* WHAT IS EXPECTED *
Transcribe every item below word for word, leaving out the pictures.

* EXERCISE INPUT *
────────

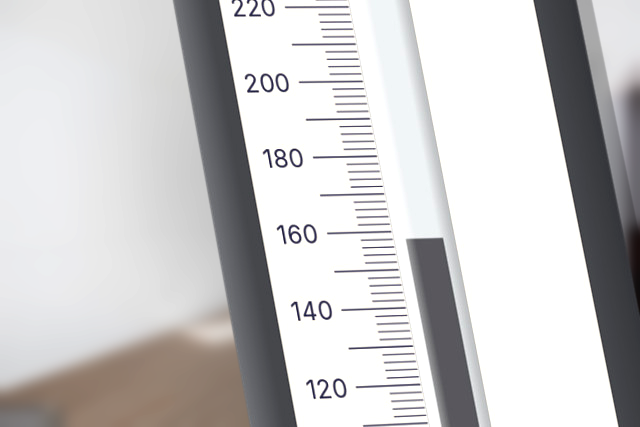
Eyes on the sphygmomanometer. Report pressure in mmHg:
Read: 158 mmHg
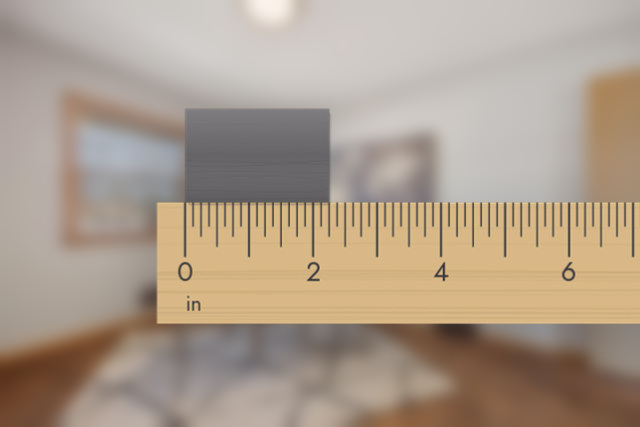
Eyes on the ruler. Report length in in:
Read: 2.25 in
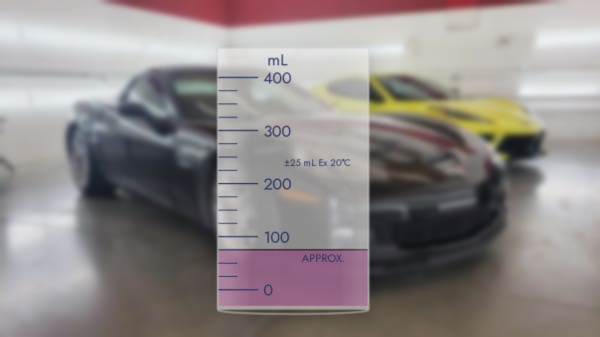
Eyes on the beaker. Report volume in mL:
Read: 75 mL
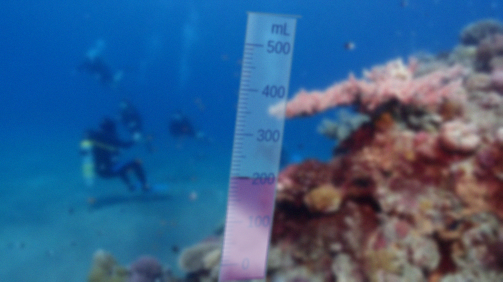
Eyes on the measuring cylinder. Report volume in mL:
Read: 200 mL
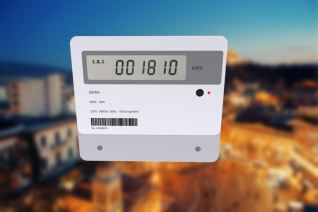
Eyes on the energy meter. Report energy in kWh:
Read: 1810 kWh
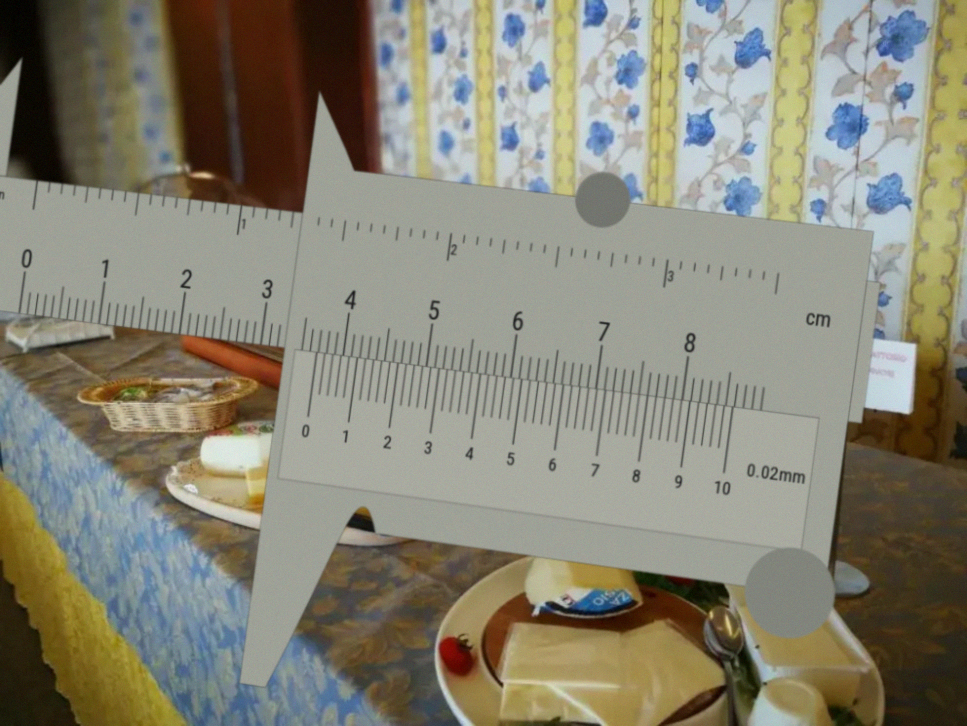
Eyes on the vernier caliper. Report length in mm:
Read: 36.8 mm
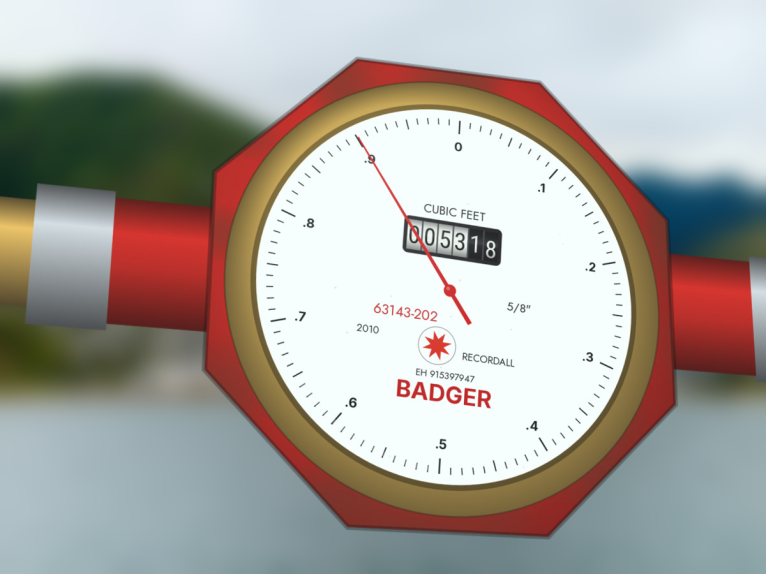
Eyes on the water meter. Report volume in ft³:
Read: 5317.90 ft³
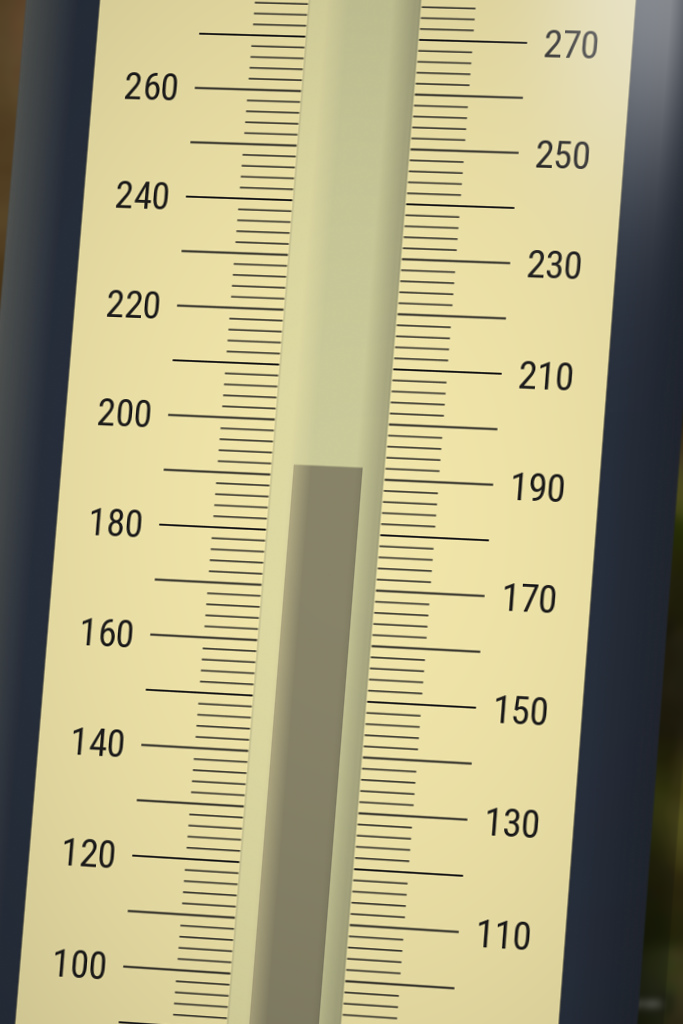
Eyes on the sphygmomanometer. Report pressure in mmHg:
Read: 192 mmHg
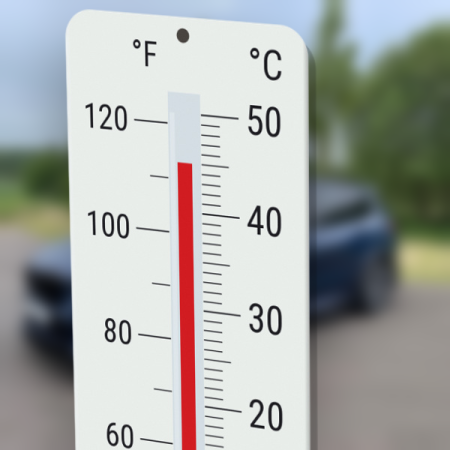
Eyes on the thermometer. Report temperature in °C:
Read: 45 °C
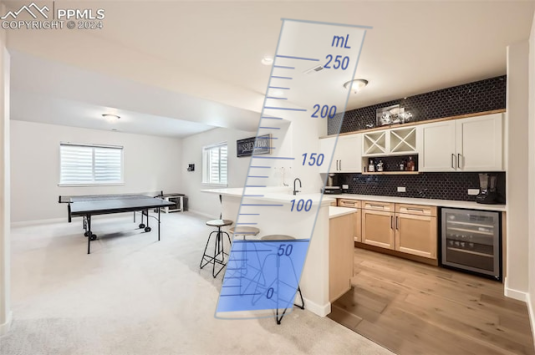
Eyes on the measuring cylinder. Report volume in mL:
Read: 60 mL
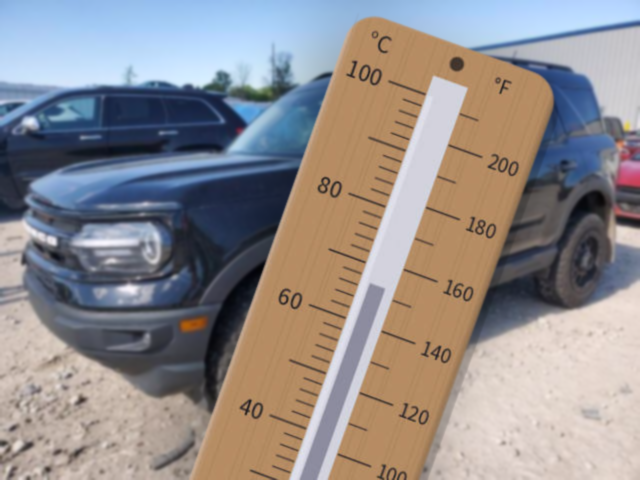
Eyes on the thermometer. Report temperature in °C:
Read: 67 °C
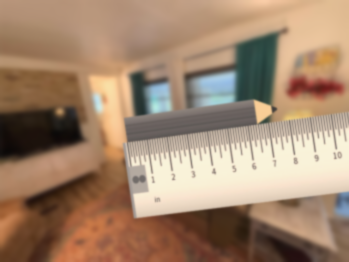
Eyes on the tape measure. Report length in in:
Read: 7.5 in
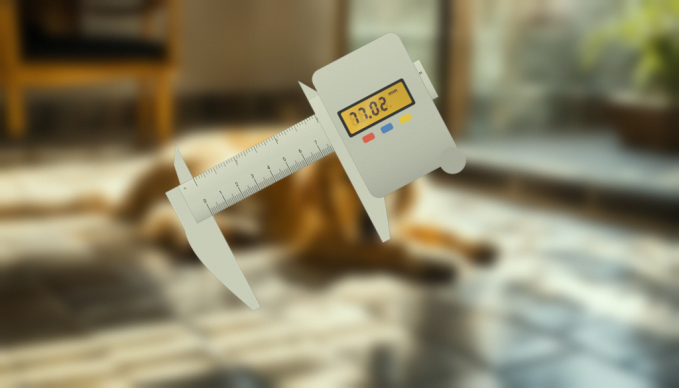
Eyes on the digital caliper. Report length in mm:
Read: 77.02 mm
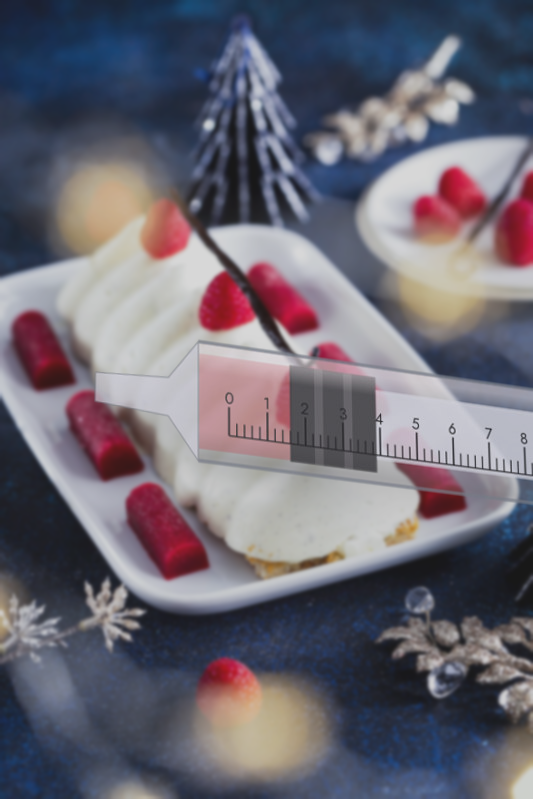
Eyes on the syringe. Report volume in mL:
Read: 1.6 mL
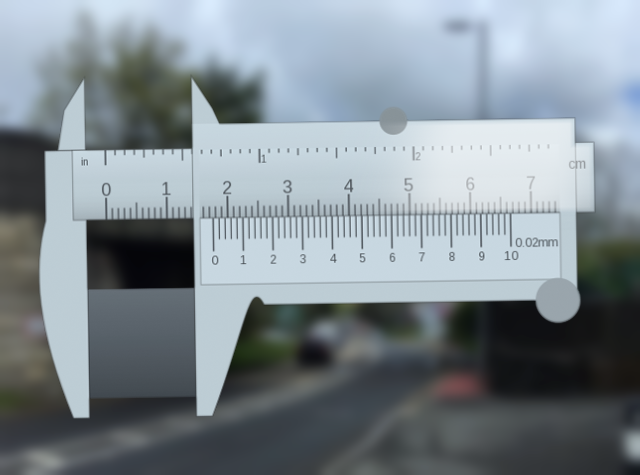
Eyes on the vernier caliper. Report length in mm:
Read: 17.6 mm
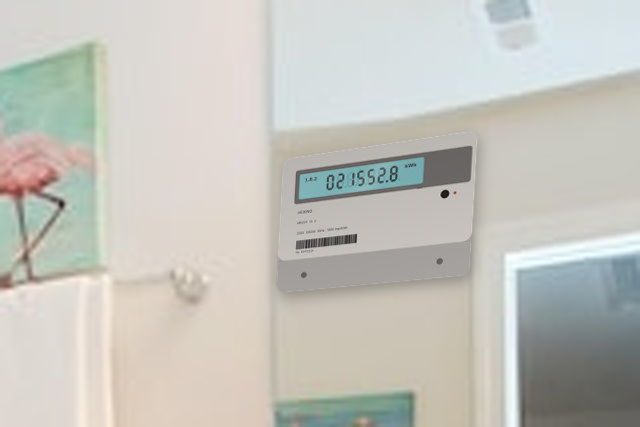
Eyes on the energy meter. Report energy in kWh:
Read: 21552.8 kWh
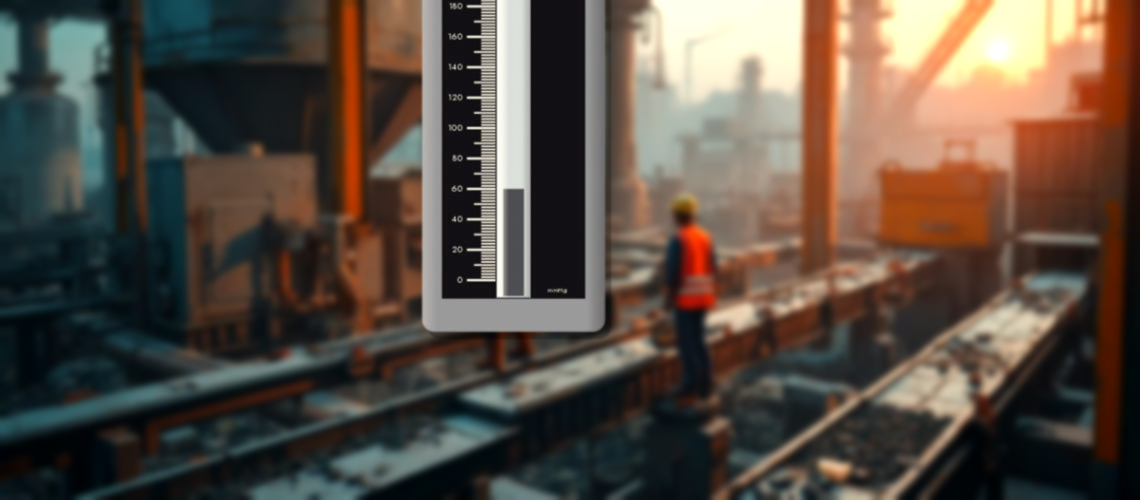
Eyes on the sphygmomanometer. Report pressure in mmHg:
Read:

────────

* OUTPUT OF THE EXERCISE *
Eyes on the sphygmomanometer. Report pressure in mmHg:
Read: 158 mmHg
Eyes on the ruler. Report length in in:
Read: 2.25 in
Eyes on the beaker. Report volume in mL:
Read: 75 mL
Eyes on the measuring cylinder. Report volume in mL:
Read: 200 mL
Eyes on the energy meter. Report energy in kWh:
Read: 1810 kWh
Eyes on the vernier caliper. Report length in mm:
Read: 36.8 mm
Eyes on the water meter. Report volume in ft³:
Read: 5317.90 ft³
Eyes on the sphygmomanometer. Report pressure in mmHg:
Read: 192 mmHg
Eyes on the thermometer. Report temperature in °C:
Read: 45 °C
Eyes on the measuring cylinder. Report volume in mL:
Read: 60 mL
Eyes on the thermometer. Report temperature in °C:
Read: 67 °C
Eyes on the tape measure. Report length in in:
Read: 7.5 in
Eyes on the digital caliper. Report length in mm:
Read: 77.02 mm
Eyes on the syringe. Report volume in mL:
Read: 1.6 mL
Eyes on the vernier caliper. Report length in mm:
Read: 17.6 mm
Eyes on the energy meter. Report energy in kWh:
Read: 21552.8 kWh
Eyes on the sphygmomanometer. Report pressure in mmHg:
Read:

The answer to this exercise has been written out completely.